--- GIVEN INFORMATION ---
• • • • •

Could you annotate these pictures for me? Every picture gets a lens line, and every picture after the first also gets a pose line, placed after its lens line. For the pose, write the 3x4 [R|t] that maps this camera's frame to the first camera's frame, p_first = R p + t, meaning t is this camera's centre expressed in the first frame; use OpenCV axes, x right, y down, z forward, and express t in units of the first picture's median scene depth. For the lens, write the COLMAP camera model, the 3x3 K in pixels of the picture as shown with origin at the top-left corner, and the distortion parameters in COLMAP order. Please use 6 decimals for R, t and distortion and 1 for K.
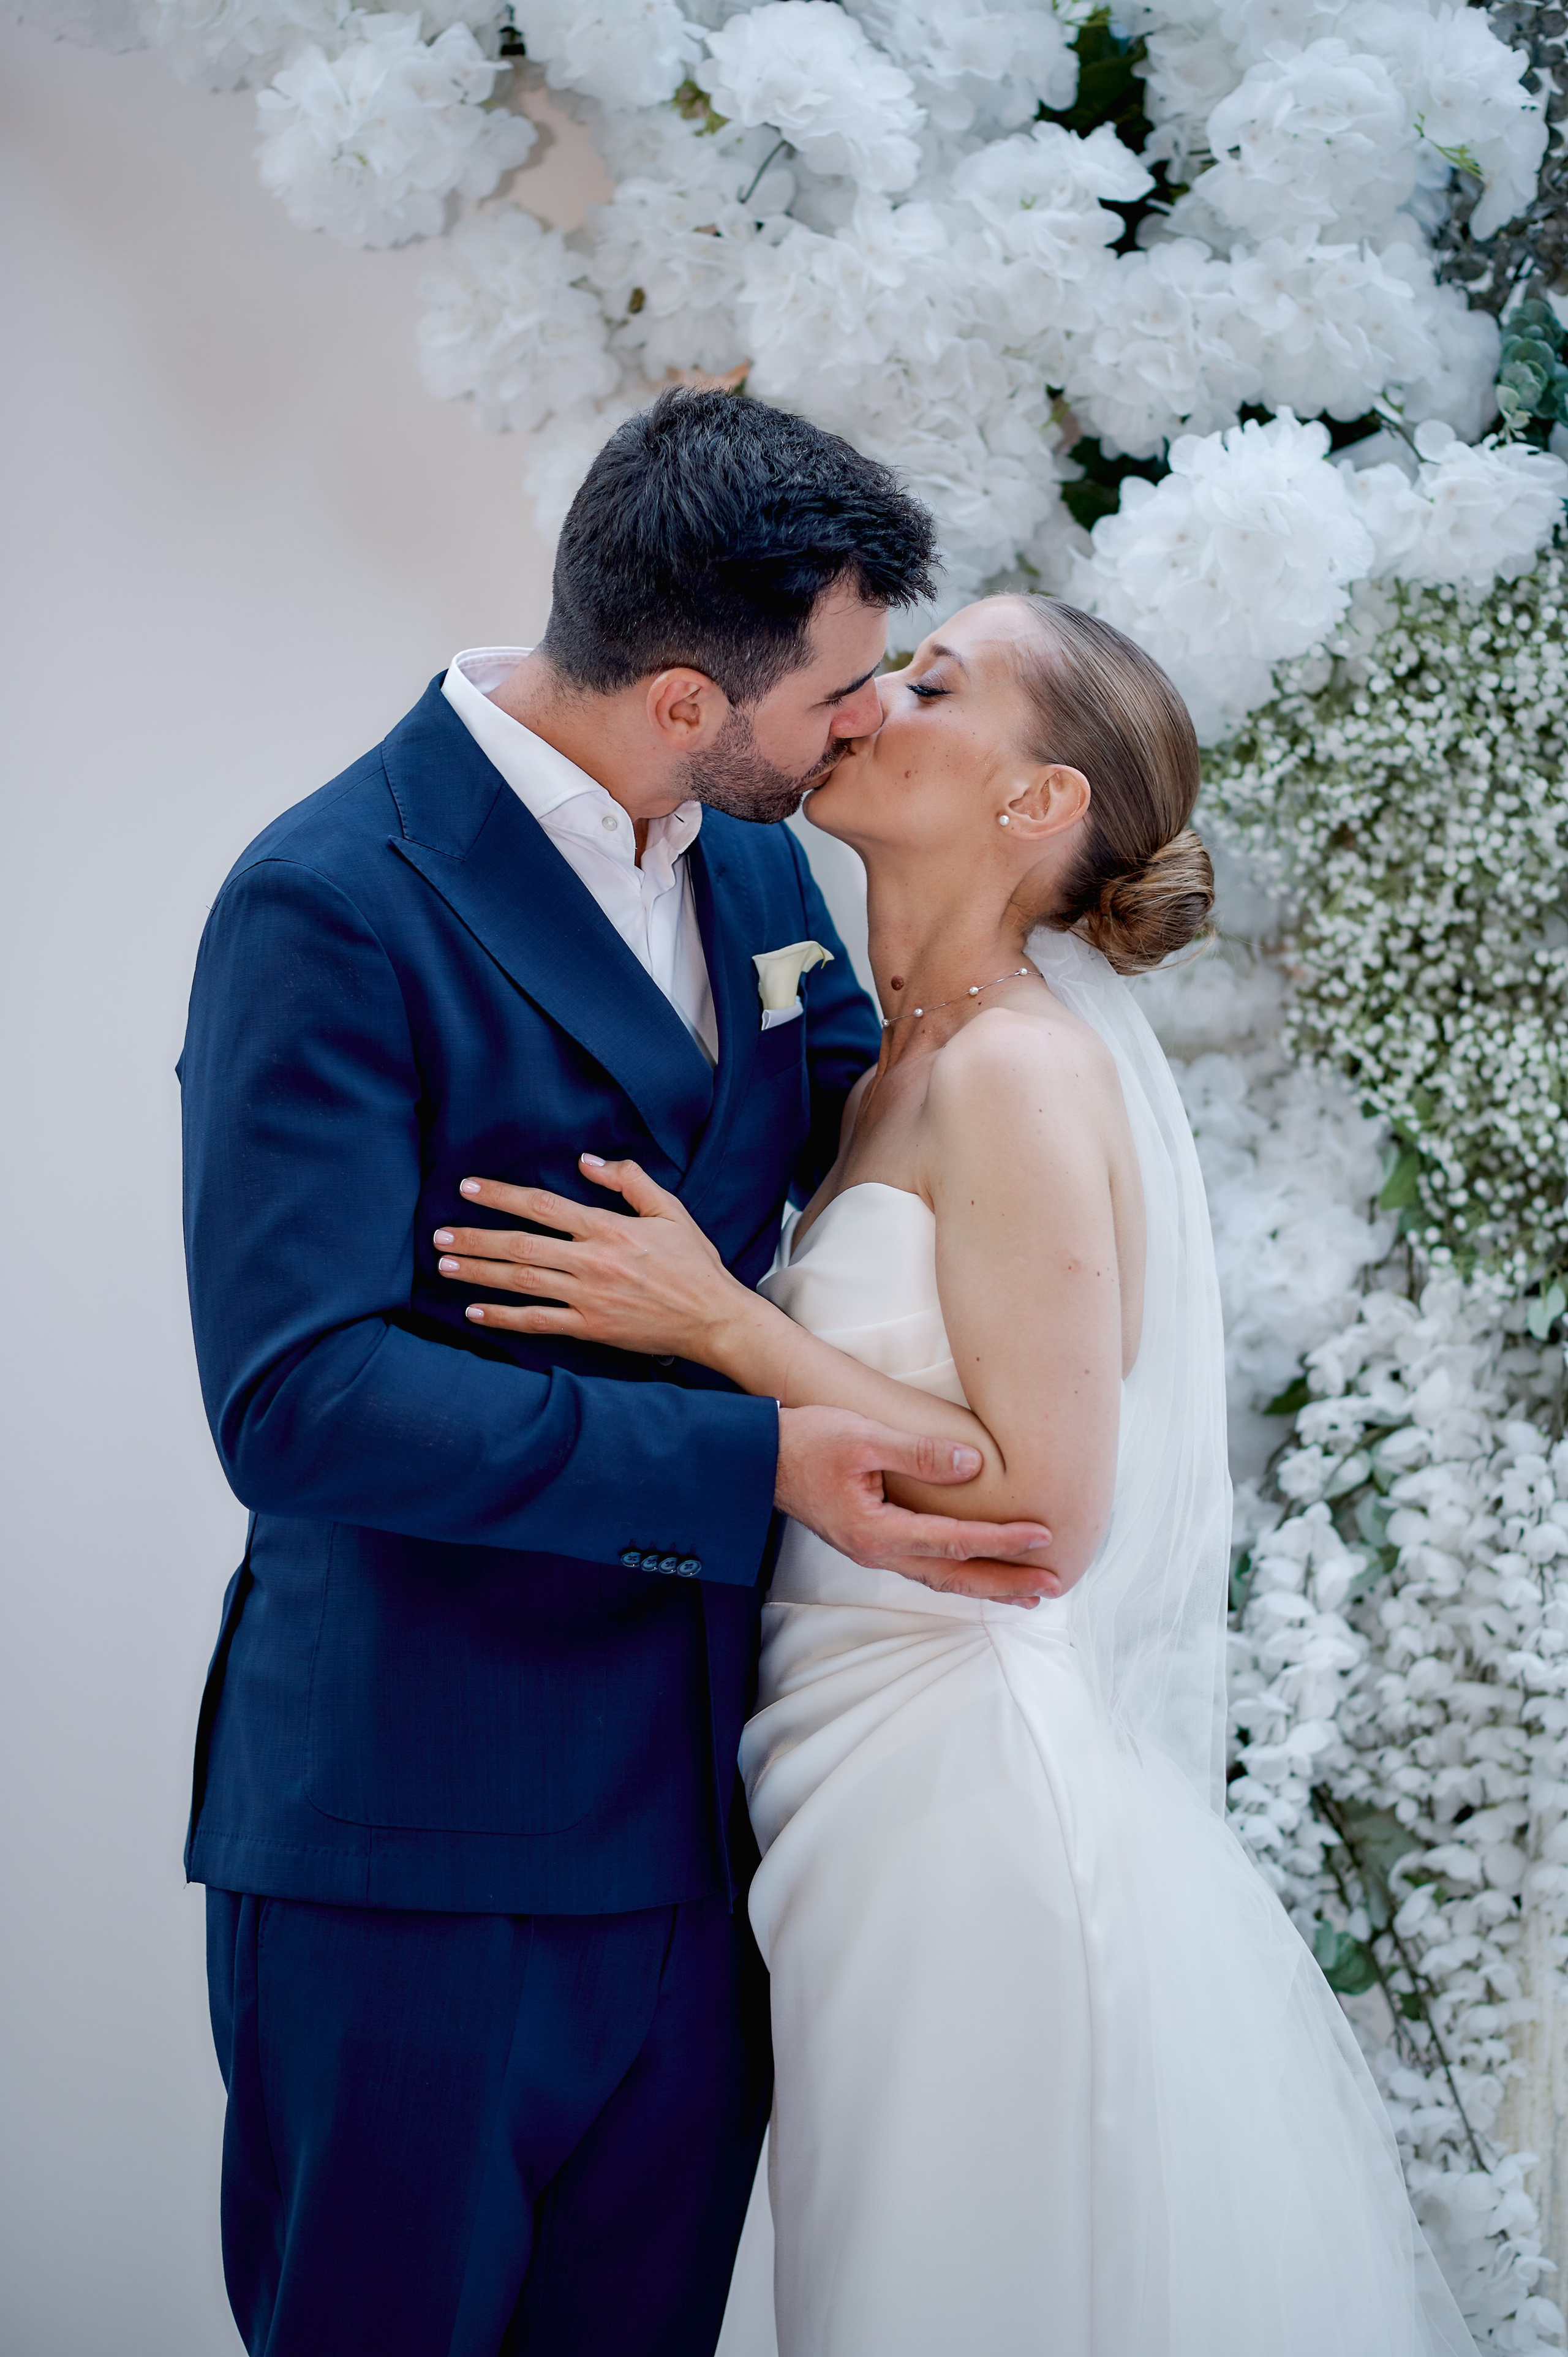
lens RADIAL K [[5724.6, 0, 802.8], [0, 5724.6, 1174.7], [0, 0, 1]] dist [0.104659, 0.000000]
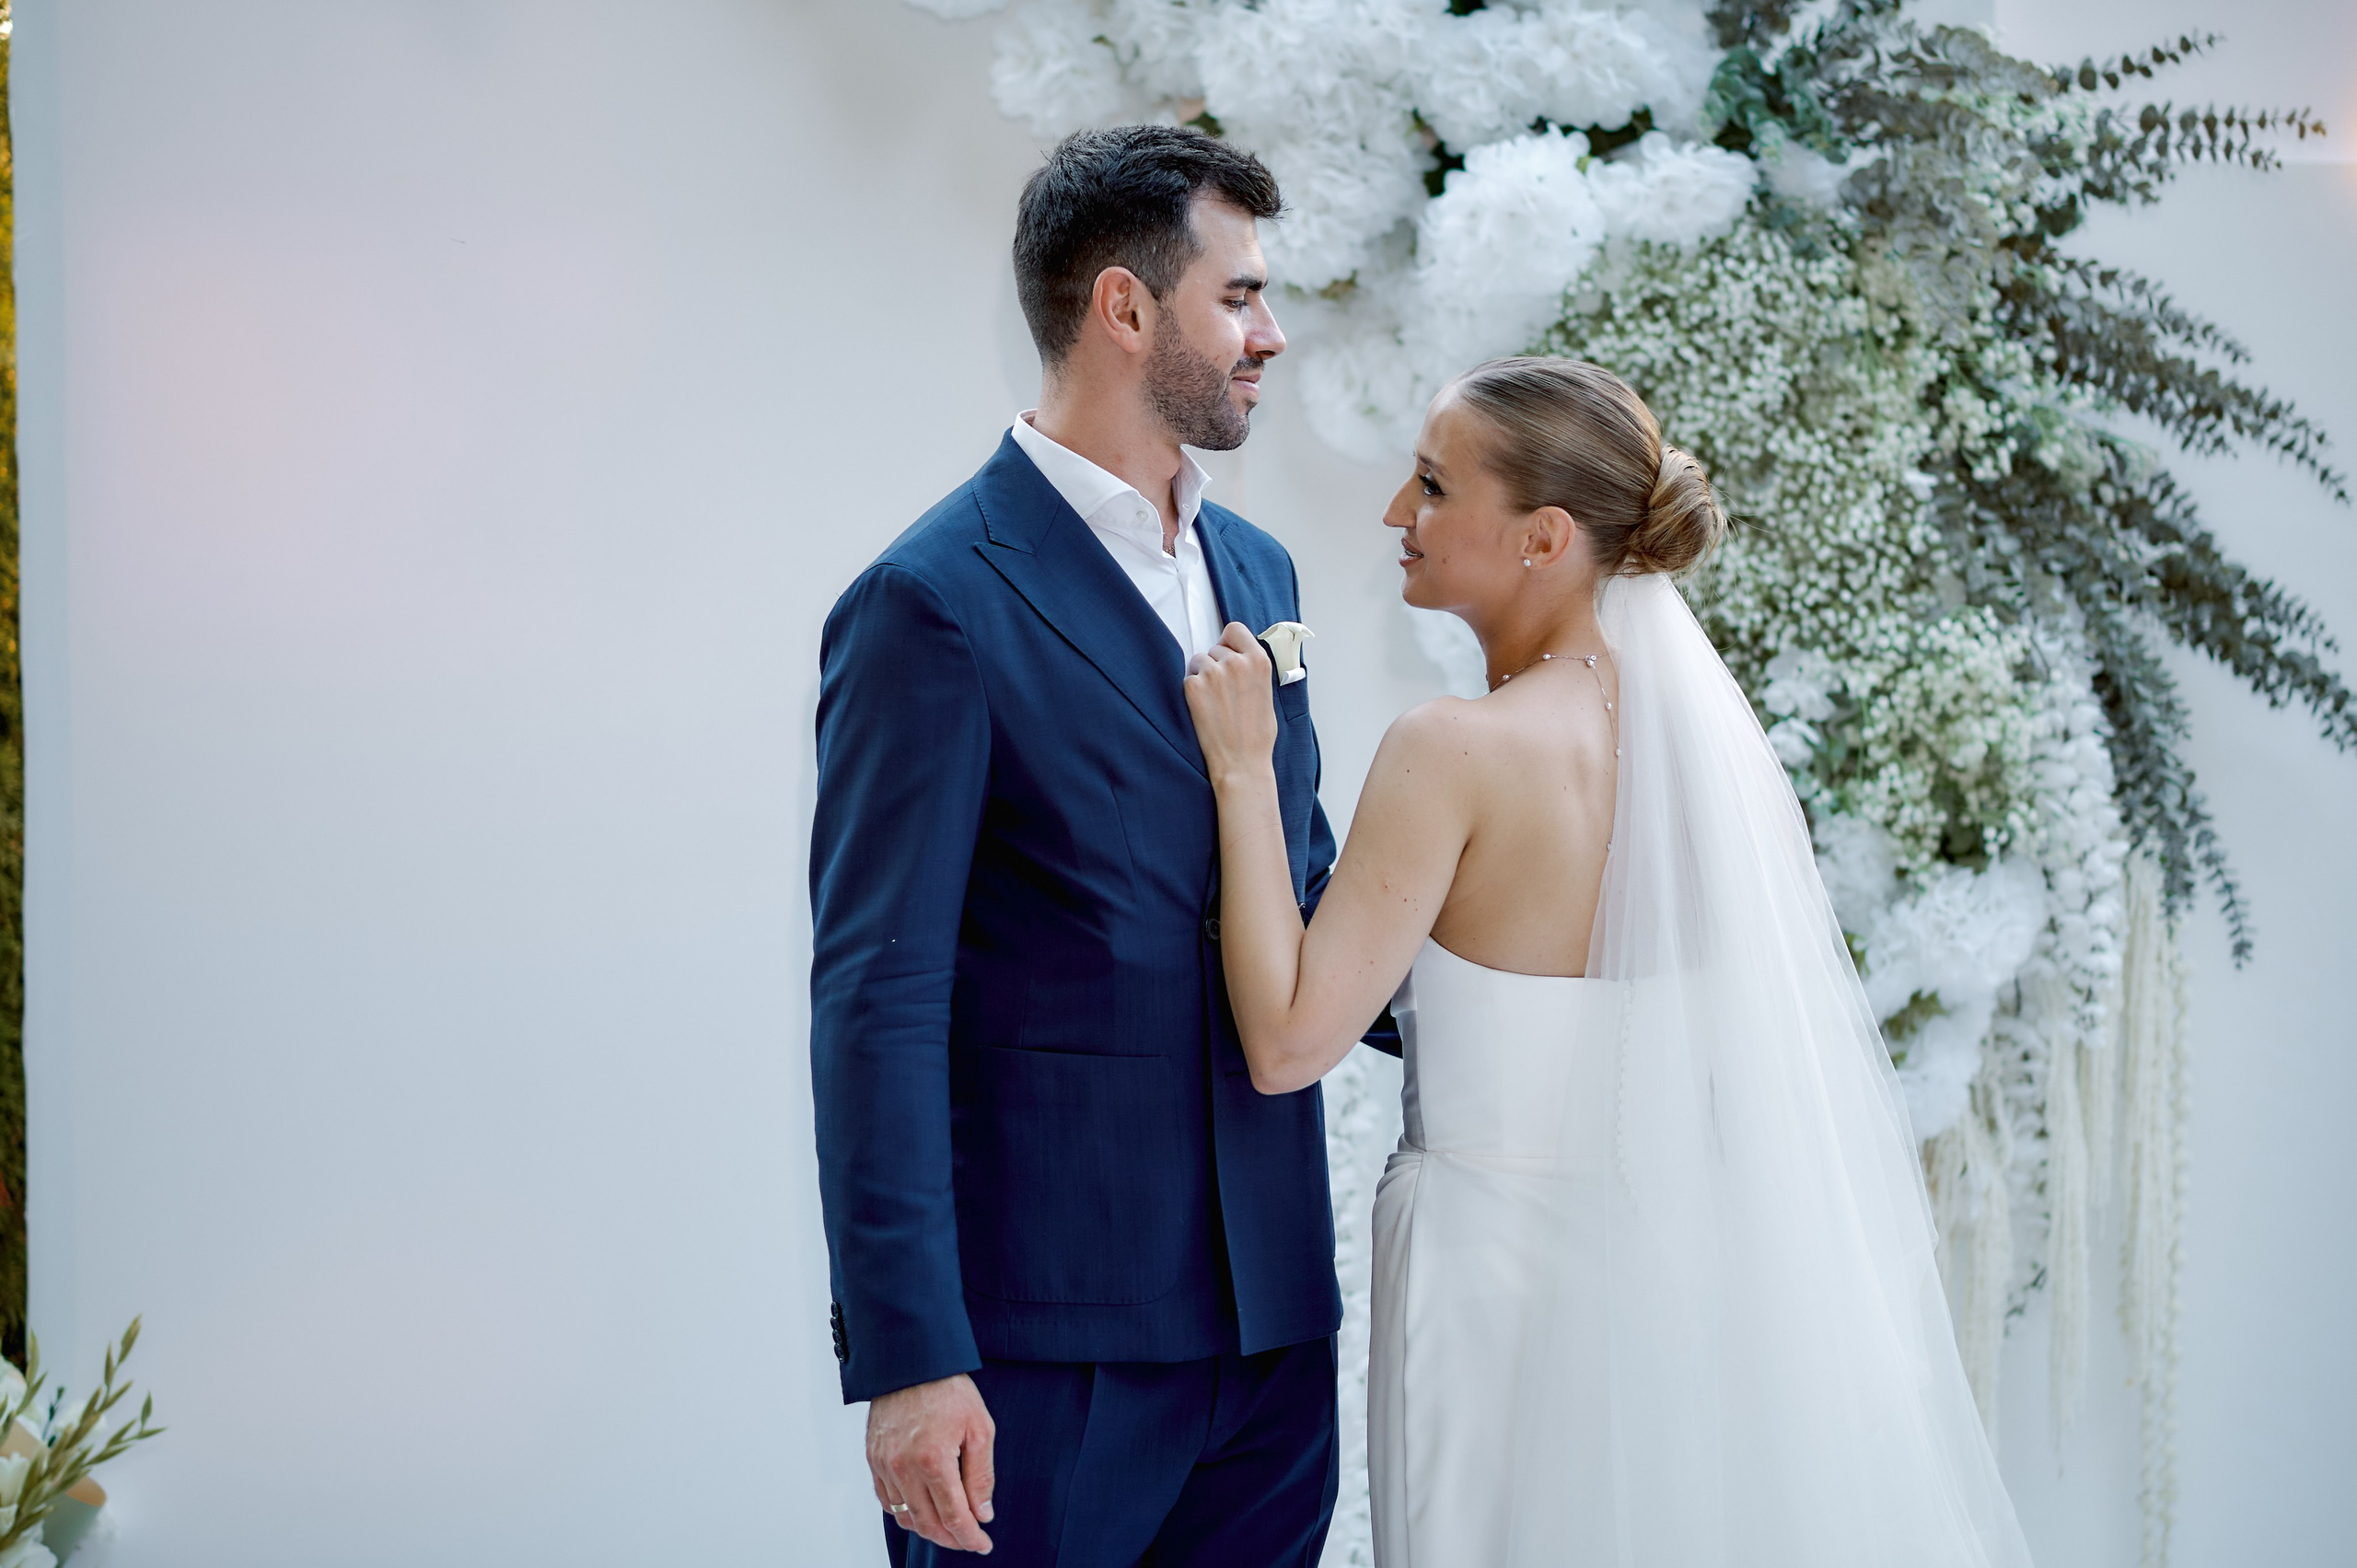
lens RADIAL K [[5724.8, 0, 1173.9], [0, 5724.8, 795.1], [0, 0, 1]] dist [0.104659, 0.000000]
pose [[0.987417, 0.007749, -0.157945, 0.219179], [-0.004658, 0.999791, 0.019927, 0.009593], [0.158067, -0.018940, 0.987247, -0.466884]]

• • • • •

--- WORK INSTRUCTIONS ---
Exactly as written, restate all of the data, leaving out the images.

--- THE ANSWER ---
Could you annotate these pictures for me? Every picture gets a lens line, and every picture after the first also gets a pose line, placed after its lens line. For the pose, write the 3x4 [R|t] that maps this camera's frame to the first camera's frame, p_first = R p + t, meaning t is this camera's centre expressed in the first frame; use OpenCV axes, x right, y down, z forward, and express t in units of the first picture's median scene depth. For the lens, write the COLMAP camera model, the 3x3 K in pixels of the picture as shown with origin at the top-left corner, and the distortion parameters in COLMAP order. Please use 6 decimals for R, t and distortion and 1 for K.
lens RADIAL K [[5724.6, 0, 802.8], [0, 5724.6, 1174.7], [0, 0, 1]] dist [0.104659, 0.000000]
lens RADIAL K [[5724.8, 0, 1173.9], [0, 5724.8, 795.1], [0, 0, 1]] dist [0.104659, 0.000000]
pose [[0.987417, 0.007749, -0.157945, 0.219179], [-0.004658, 0.999791, 0.019927, 0.009593], [0.158067, -0.018940, 0.987247, -0.466884]]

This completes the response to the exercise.